New rental units in Tupper Lake hope to attract younger, middle-income residents to the area | News, Sports, Jobs

Leslie Karasin, director of the Northern Forest Center’s Adirondack program, stands in front of one of the lots the organization recently purchased on Park Street in Tupper Lake. (Photo Provided – Amy Feiereisel, NCPR)

The Northern Forest Center, a Northeast nonprofit focused on building stronger rural communities, recently purchased two lots in downtown Tupper Lake. The buildings are on Park Street, and the Northern Forest Center plans to convert them into nine year-round rental units aimed at middle-income residents.

Leslie Karasin is Director of the Northern Forest Center’s Adirondack Program. She said her organization is dedicated to creating and revitalizing housing because it is a key factor in attracting and retaining young people in rural areas.

“We are working to create the conditions to attract and retain young people in Adirondack communities. And we saw this case in particular [the lack of] quality rental housing can be a barrier for someone moving into the community.”

Karasin said that pushed the organization to venture out “Creative solutions to meet this housing need” in states like Maine and New Hampshire. And now they’re doing it in New York, with the two properties in Tupper Lake.

New, quality rental units at a mid-income price

One of the properties is a family home, the other – formerly The Plaza Hotel – is a large building of approximately 6,500 square meters. The North Forest Center intended “to renovate it quite extensively”, said Karazin. “You know, it needs a new roof, it needs extensive foundation work. It could be a full bowel.”

In the end, eight apartments of different sizes (one, two and three bedrooms) and the single-family house next door are to be rented. They expect to rent the units anywhere from $800 to $1,600 a month, depending on the size.

Millinocket, Maine is the first place where the Northern Forest Center delved into housing, buying and renovating about half a dozen homes there.

“It was in response to the fact that employers told us that housing was a barrier to them recruiting skilled workers,” said Karazin.

She said what they hope is that the new Tupper Lake homes will be a model for others, while also providing quality housing for middle-income residents, including younger people who could find jobs in the area.

“The hope is that this is the kind of thing where a young nurse or teacher who moves into the community looks at the housing that we’re offering and says, ‘Oh, yeah, I could do Tupper Lake, my home.’ That is the goal here.”

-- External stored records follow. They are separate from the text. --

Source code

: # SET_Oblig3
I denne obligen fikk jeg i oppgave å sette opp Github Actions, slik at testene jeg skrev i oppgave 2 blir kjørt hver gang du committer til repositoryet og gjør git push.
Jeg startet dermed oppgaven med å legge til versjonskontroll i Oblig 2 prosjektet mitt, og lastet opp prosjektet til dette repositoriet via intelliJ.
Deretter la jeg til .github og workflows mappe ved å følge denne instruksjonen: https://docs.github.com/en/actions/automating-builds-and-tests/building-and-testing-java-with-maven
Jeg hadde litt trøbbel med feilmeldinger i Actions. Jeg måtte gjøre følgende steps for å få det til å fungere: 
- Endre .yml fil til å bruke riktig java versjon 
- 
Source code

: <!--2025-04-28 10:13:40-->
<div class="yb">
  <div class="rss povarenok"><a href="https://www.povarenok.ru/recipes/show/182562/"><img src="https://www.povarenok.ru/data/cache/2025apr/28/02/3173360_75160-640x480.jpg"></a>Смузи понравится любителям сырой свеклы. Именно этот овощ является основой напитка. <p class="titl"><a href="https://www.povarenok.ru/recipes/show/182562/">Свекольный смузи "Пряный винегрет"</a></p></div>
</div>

The financial conundrum of new, quality housing and why nonprofits are stepping in

One of the major challenges when building new homes or renovating old vacant homes is cost. That is expensive and often not worthwhile for developers, said Karasin.

“That makes economics a real challenge for anyone, but especially for a for-profit developer. The profit margins just aren’t there if that’s what you want.”

Renovating and redeveloping the Park Street lots will not be cheap (the NFC predicts a cost of at least $1 million) or easy, and is not the type of thing for-profit developers would seek, Karasin said.

But, “As a non-profit organization, our profit margin is not what we are here for.” She said. “We can usually put together deals that allow us to overinvest in a property compared to what a for-profit developer might do.”

The money comes in the form of soft loans from private investors who want to support the Northern Forest Center’s mission, and private and public grants from organizations like the Adirondack Foundation. Karasin said these groups do “Impact Investments to test a new way to use their funds outside of traditional philanthropic models.”

“Many private individuals, several foundations and even a bank have invested in this approach,” She added. “We are truly grateful for these companies that are helping to make this housing investment possible.”

Karasin said they hope to walk away at the end of the day “We have pleased the community and the properties, we have pleased our tenants and our investors, but not with a lot of money in our pockets.”

Part of a “wave” of new investment and development in downtown Tupper Lake

When asked how this project fits into the larger picture of Tupper Lake housing development, Karasin said she hopes it will be part of a wave of investment and construction that is already underway.

“Tupper Lake has been really proactive and aware of housing issues for quite some time I think and they did a housing study a few years ago to think about how to deal with that.” She said. “So I think, you know, we see this project as one piece of a bigger puzzle.”

“Currently there are some exciting possibilities in relation to the new development of the Oval Wood Dish”, Karasin continued. ‘There’s a proposed hotel and brewery just down the road. I think we look forward to the fact that this segment of the community and the community in general will continue to experience exciting momentum. And that’s by no means the only part of it. It’s just the right size that we can tackle. And you know, we look forward to being a part of that bigger picture too.”

Karasin said Northern Forest Center hopes to be ready and renting out units sometime in 2024. The organization is also considering similar home renovations in Elizabethtown and Keene.